Possibly, the three were commissioned to hold water which was placed on muktad remembrance tables as offerings for the deceased. Muktad, the annual prayers for the dead, is celebrated in the last ten days of the Parsee calendar. The muktad days are set aside to remember the fravashis or spirits of the dead. A vase is commissioned for each deceased family member and during muktad, in a room set aside for the purpose, the vases filled with flowers, are placed on tables and blessed. Food and beakers of water are also left on the tables. A small fire is kept burning in the room for the ten days.
Among the Parsee religious motifs on these beakers are the winged Parsee deity Ahura Mazda and representations of the sacred fire. Each beaker is decorated with an upper frieze of roses, which often appear on silverwork made for the Bombay Parsees.
Parsees subscribe to Zoroastrianism, one of the world’s oldest living religions. Darius was crowned king of Persia in 522 BC, and was the first of the Achaemenid kings to be confirmed as a true follower of Zoroaster. Ahura Mazda, proclaimed by Zoroaster as God, was mentioned and celebrated as Creator in many of Darius’ speeches.
Today, probably there are fewer than 125,000 Parsees or Zoroastrians worldwide. Perhaps no more than 80,000 live in Mumbai/Bombay, a city of 14 million people, and no more than 6,000 live in Karachi in Pakistan.
Like the Chinese of Southeast Asia, the Parsees of India and Pakistan are a distinct but exceptionally successful commercial minority. By the nineteenth century, Bombay’s Parsee families dominated the city’s commercial sector, particularly in spinning and dyeing and banking.
Wealth from these activities was put into property so that by 1855, it was estimated that Parsee families owned about half of the island of Bombay. Today, India’s most prominent Parsee family is the Tata Family, founders and owners of India’s most prominent conglomerate the Tata Group.
Well off though they are as a community, the Parsees are dying out. It has been estimated that a thousand Parsees die each year in Mumbai, but only 300- 400 are born. Today, one in five Mumbai Parsees is aged 65 or more. In 1901 the figure was one in fifty. Low birth rates are the main factor.

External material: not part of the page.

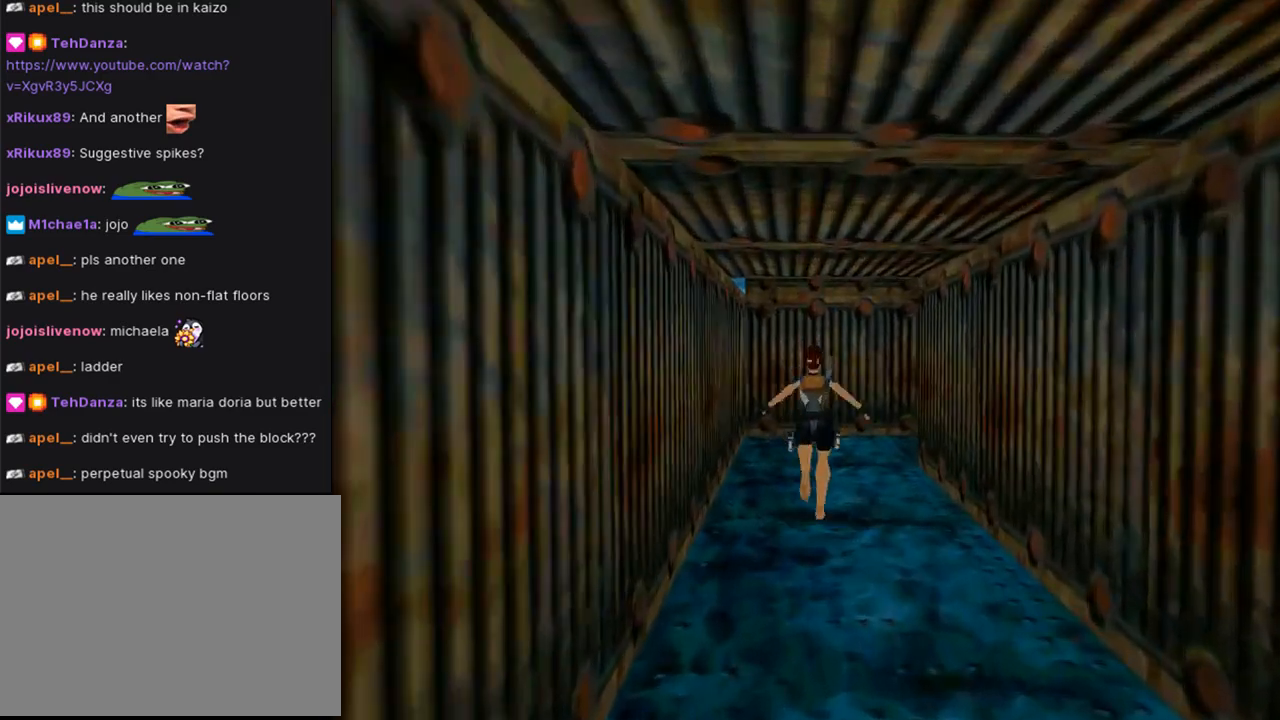
{"buttons": ["DPAD_UP", "DPAD_RIGHT"], "left_stick": "center", "right_stick": "center", "events": [[433, "DPAD_RIGHT", "down"]]}
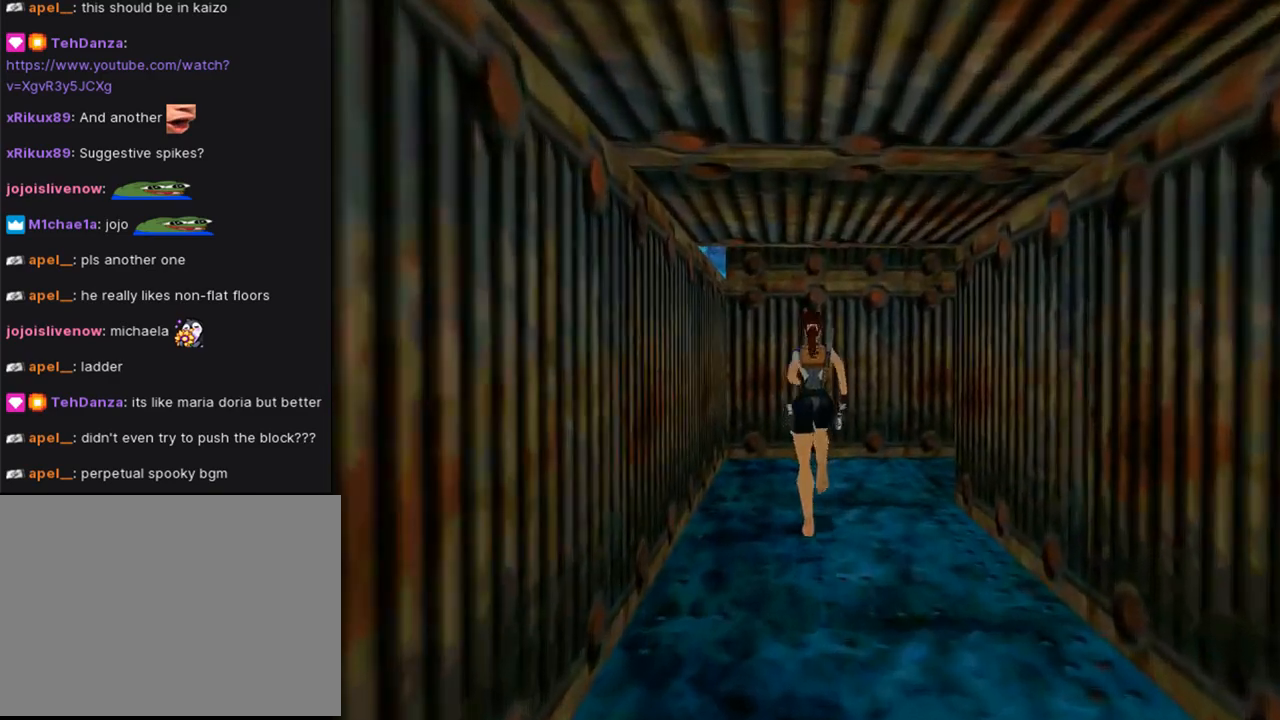
{"buttons": ["DPAD_UP", "DPAD_RIGHT"], "left_stick": "center", "right_stick": "center", "events": []}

Probably no Parsees remain in Burma today.
Nonetheless, many vestiges of the Parsees’ contribution to commerce in South and East Asia remain. Apart from India’s giant Tata Group, smaller examples can be seen: small change offices in Hong Kong are known locally as ‘schroffs’ after a common Parsee surname, and in Singapore the road that runs alongside that country’s finance ministry is known as Parsi Road.
The three beakers here are in excellent condition. One has a more silvery tone than the others. This is probably because it was cleaned more than the others but in time, it will adopt the same hue as the other two.
Parsee family group, Bombay.
Cama, S., ‘Parsi crafts: Gifts from Magi’, UNESCO Power of Creativity Magazine, Vol. 2, August 2008.
Framjee, D., The Parsees: Their History, Manners, Customs and Religion, Asian Education Services, 2006 (first published in 1858.)
Godrej, P.J. & F. Punthakey Mistree, A Zoroastrian Tapestry: Art, Religion & Culture, Mapin Publishing, 2002.
Stewart, S. (ed.), The Everlasting Flame: Zoroastrianism in History and Imagination, SOAS, 2013.